McIntyre has written thousands of articles for 24/7 Wall St. He is an expert on corporate finance, the automotive industry, media companies and international finance. He has edited articles on national demographics, sports, personal income and travel.

His work has been quoted or mentioned in The New York Times, The Wall Street Journal, Los Angeles Times, The Washington Post, NBC News, Time, The New Yorker, HuffPost USA Today, Business Insider, Yahoo, AOL, MarketWatch, The Atlantic, Bloomberg, New York Post, Chicago Tribune, Forbes, The Guardian and many other major publications. McIntyre has been a guest on CNBC, the BBC and television and radio stations across the country.

A magna cum laude graduate of Harvard College, McIntyre also was president of The Harvard Advocate. Founded in 1866, the Advocate is the oldest college publication in the United States.

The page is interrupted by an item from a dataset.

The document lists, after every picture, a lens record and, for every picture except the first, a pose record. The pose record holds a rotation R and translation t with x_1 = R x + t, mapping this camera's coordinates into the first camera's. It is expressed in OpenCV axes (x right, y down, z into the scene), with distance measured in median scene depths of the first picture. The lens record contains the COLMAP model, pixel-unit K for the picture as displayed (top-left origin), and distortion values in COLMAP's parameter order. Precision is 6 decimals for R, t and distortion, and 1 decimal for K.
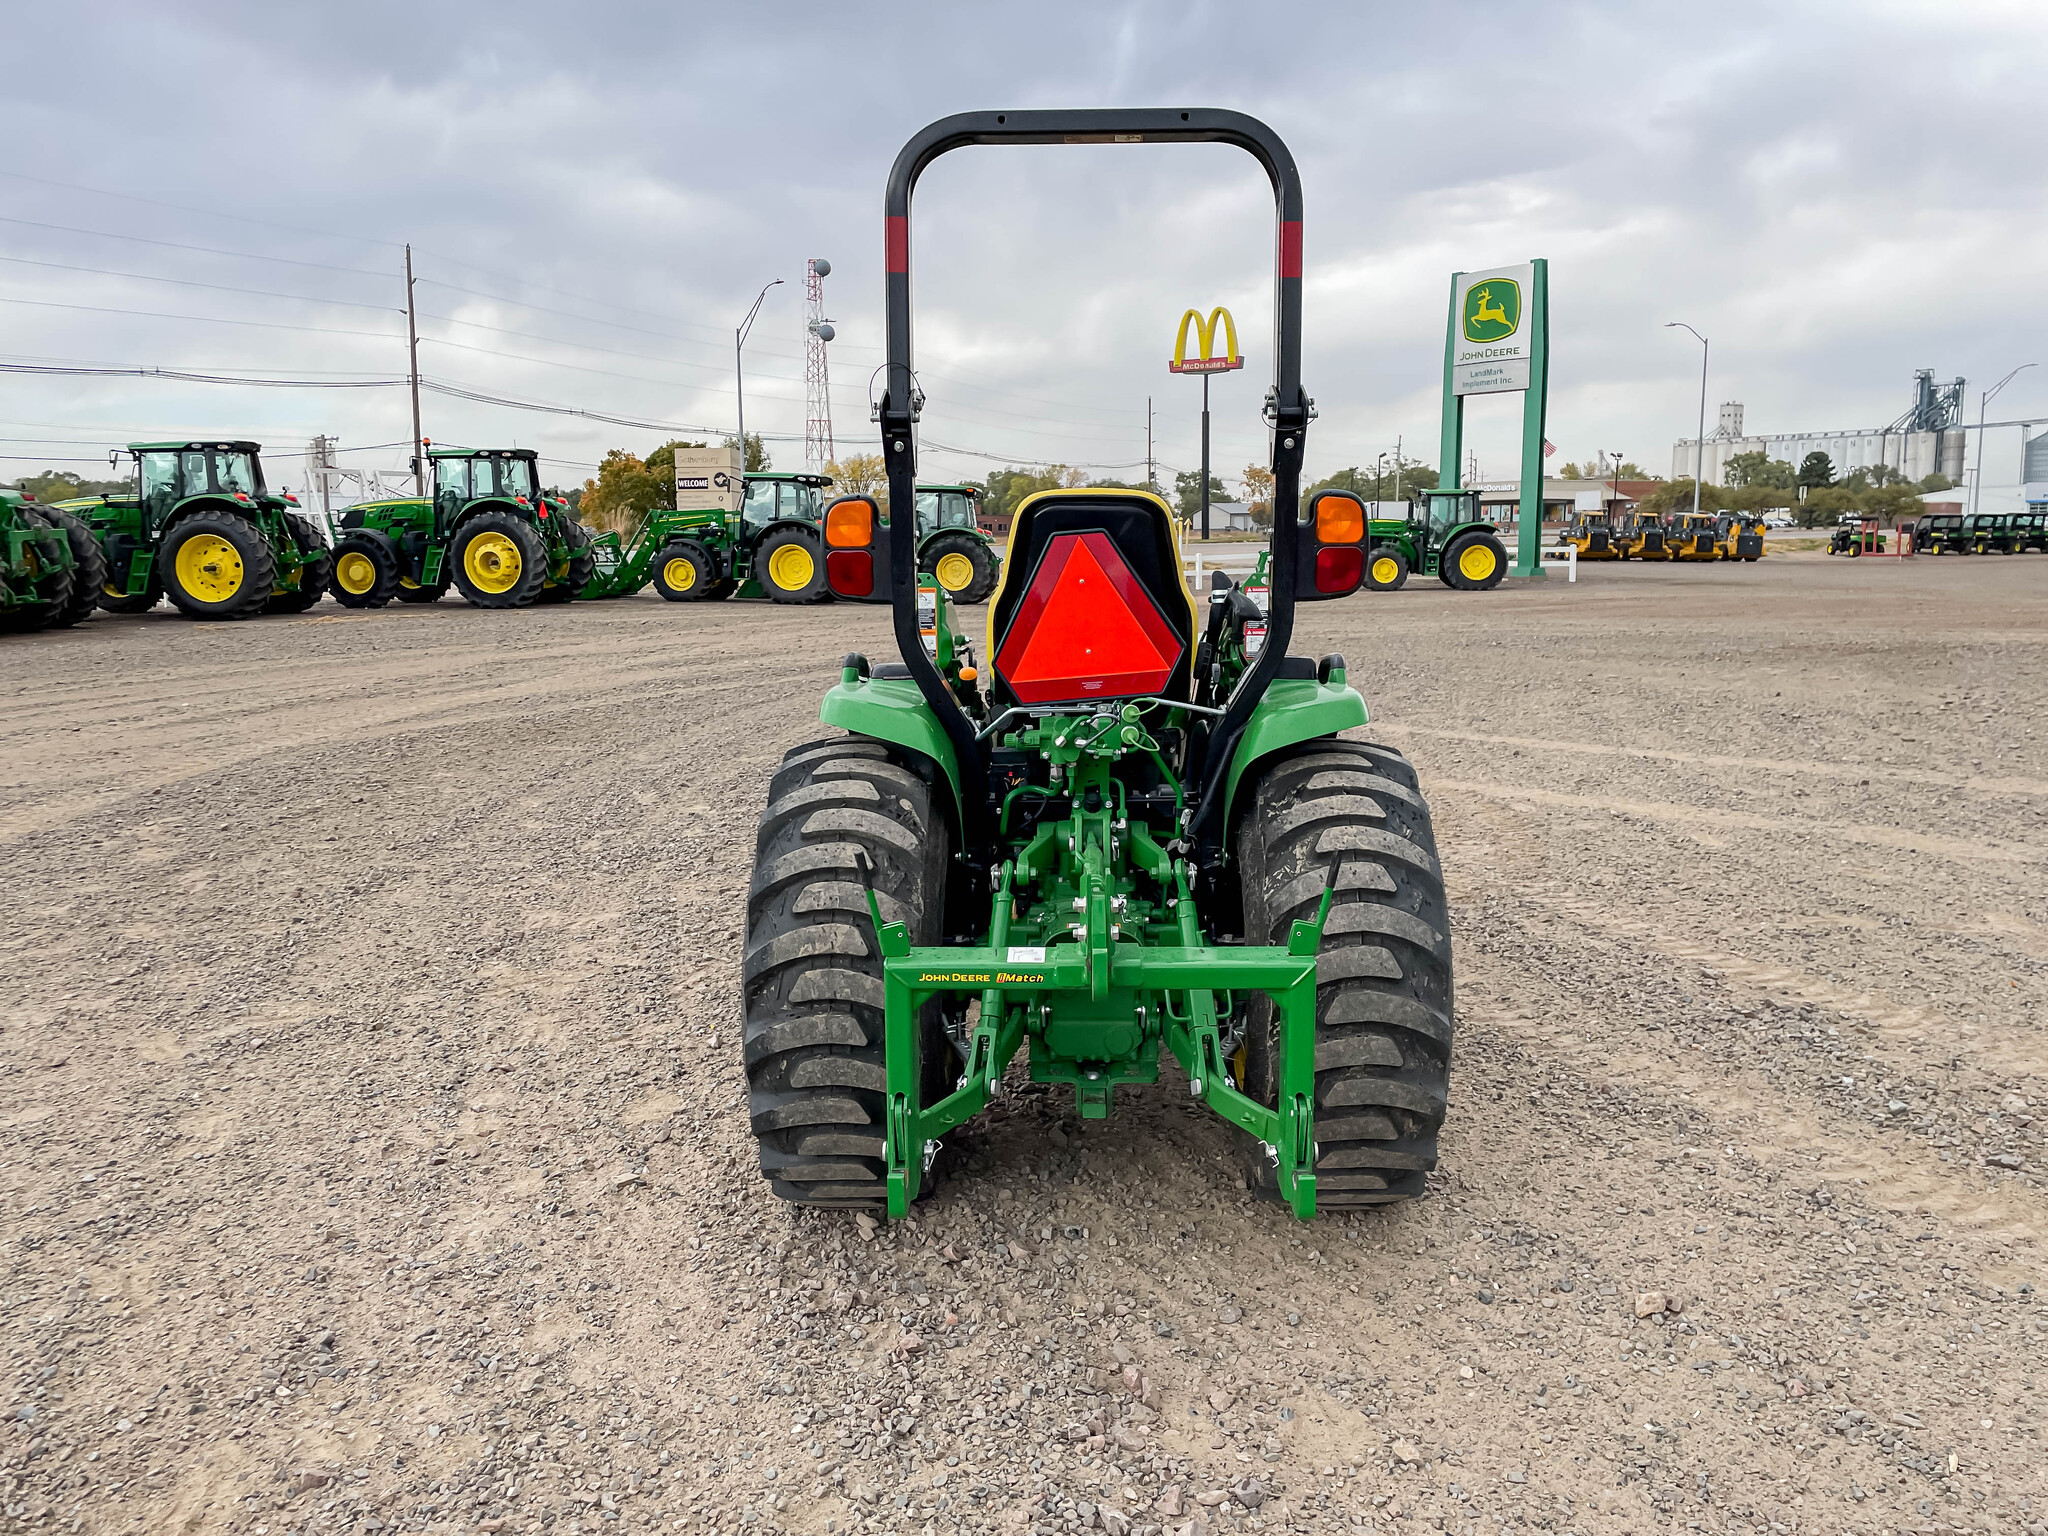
lens RADIAL K [[1536.6, 0, 1029.7], [0, 1536.6, 754.3], [0, 0, 1]] dist [0.087626, -0.109394]
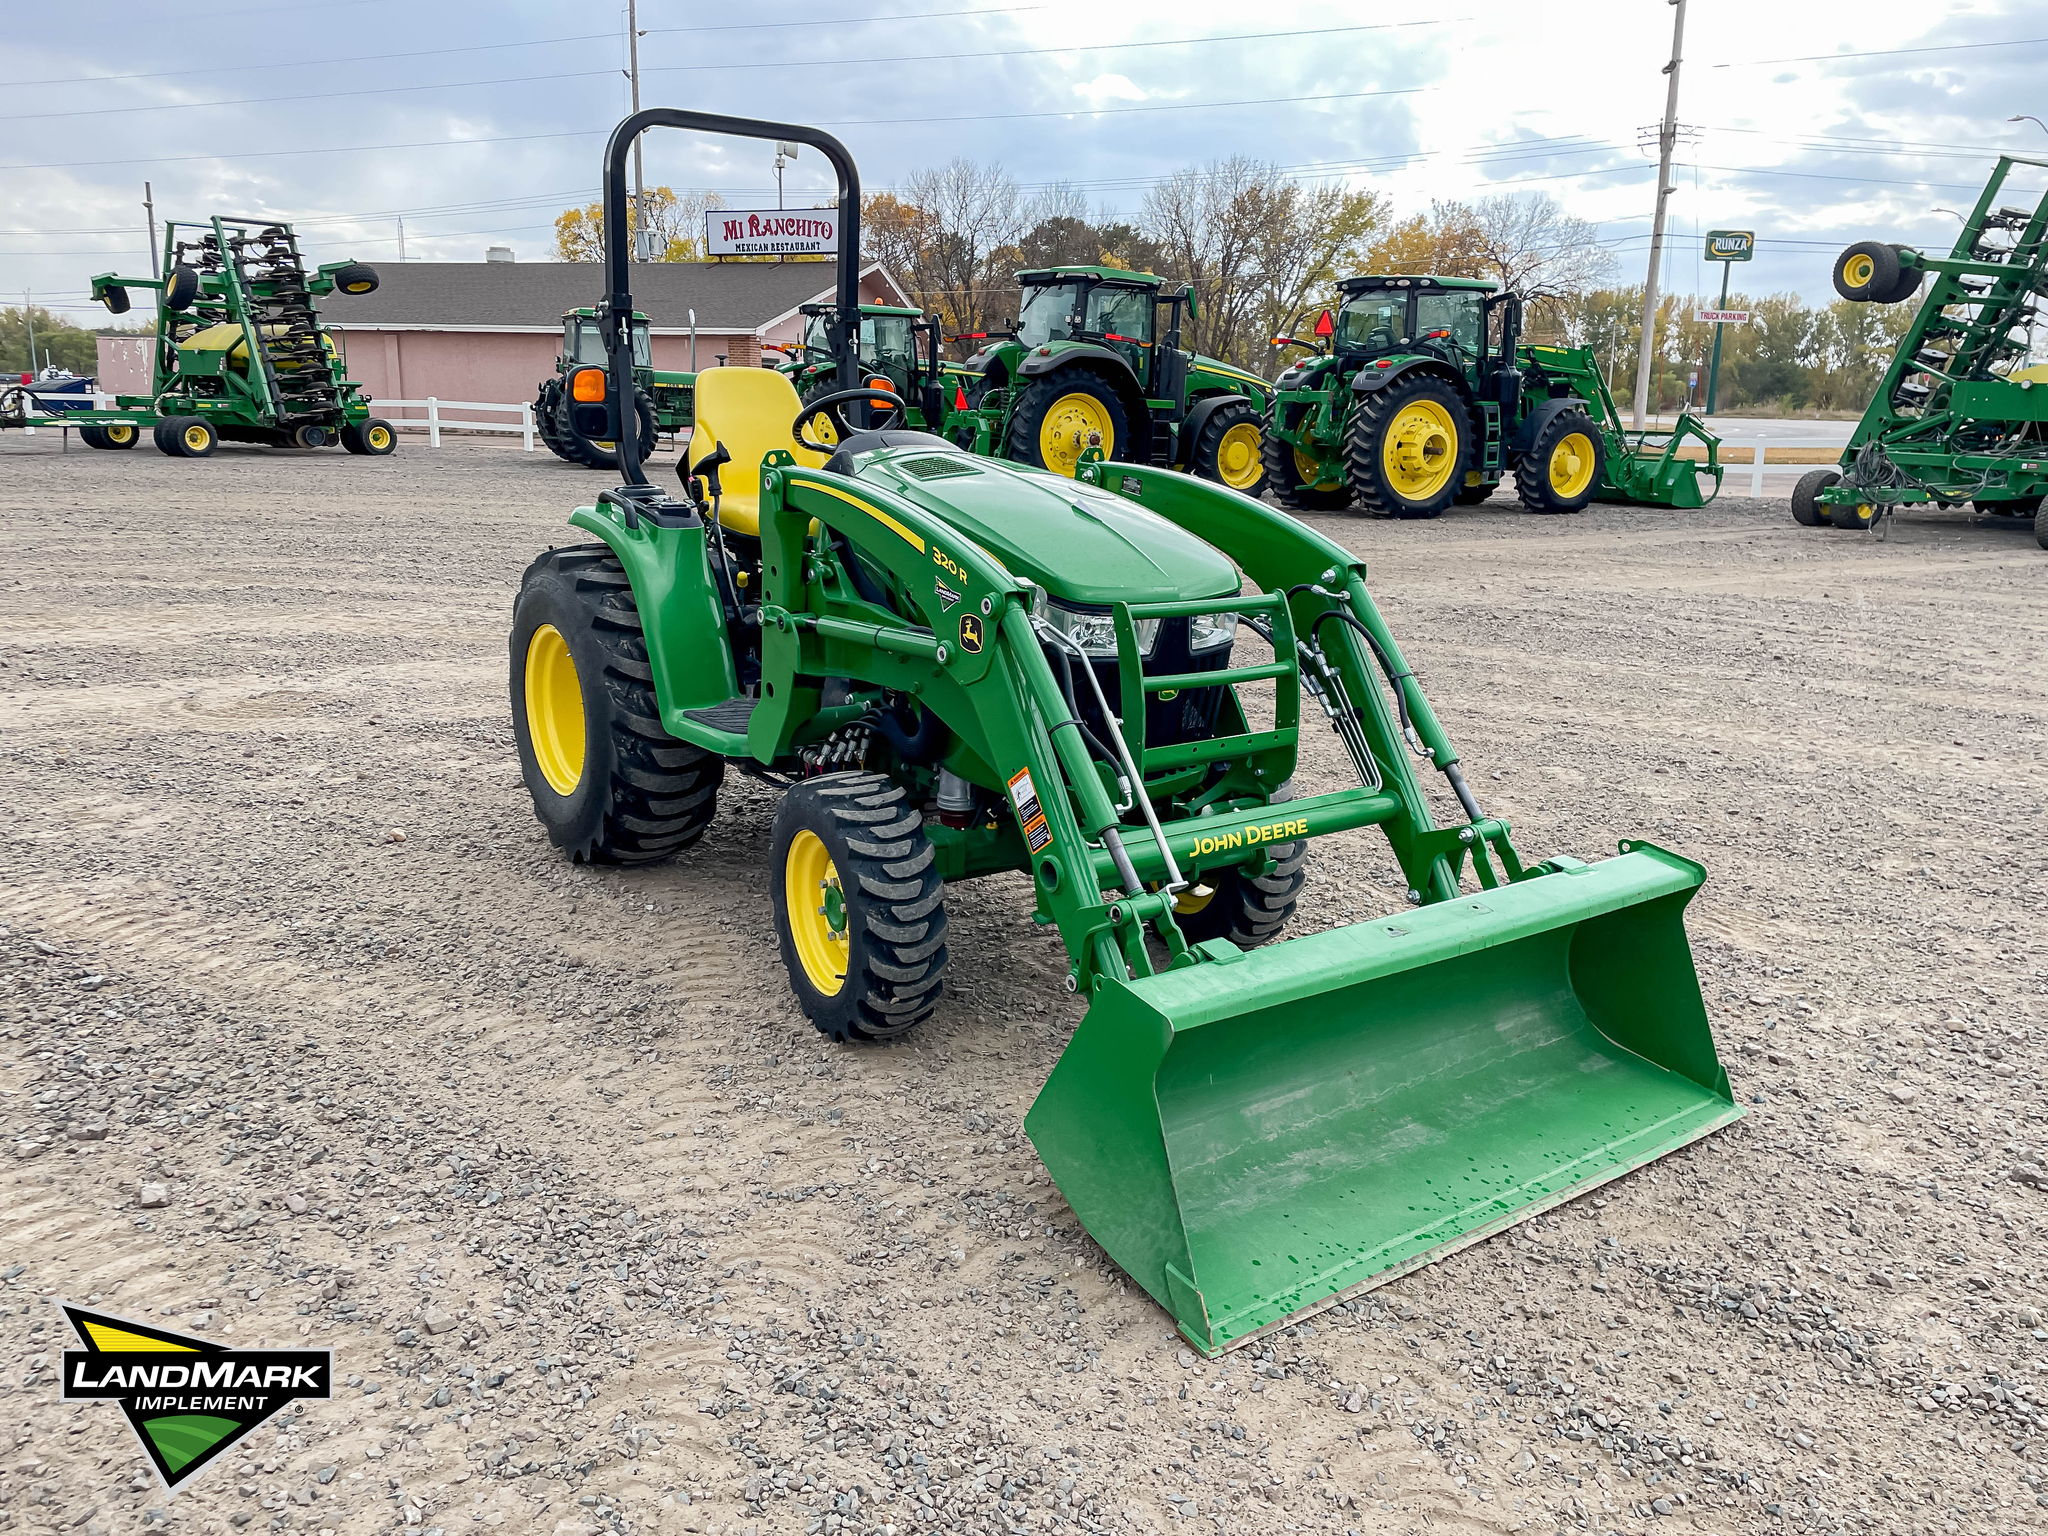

TheStreet.com, Comps.com and Edgar Online are some of the public companies for which McIntyre served on the board of directors. He was a Vicinity Corporation board member when the company was sold to Microsoft in 2002. He served on the audit committees of some of these companies.

McIntyre has been the CEO of FutureSource, a provider of trading terminals and news to commodities and futures traders. He was president of Switchboard, the online phone directory company. He served as chairman and CEO of On2 Technologies, the video compression company that provided video compression software for Adobe’s Flash. Google bought On2 in 2009.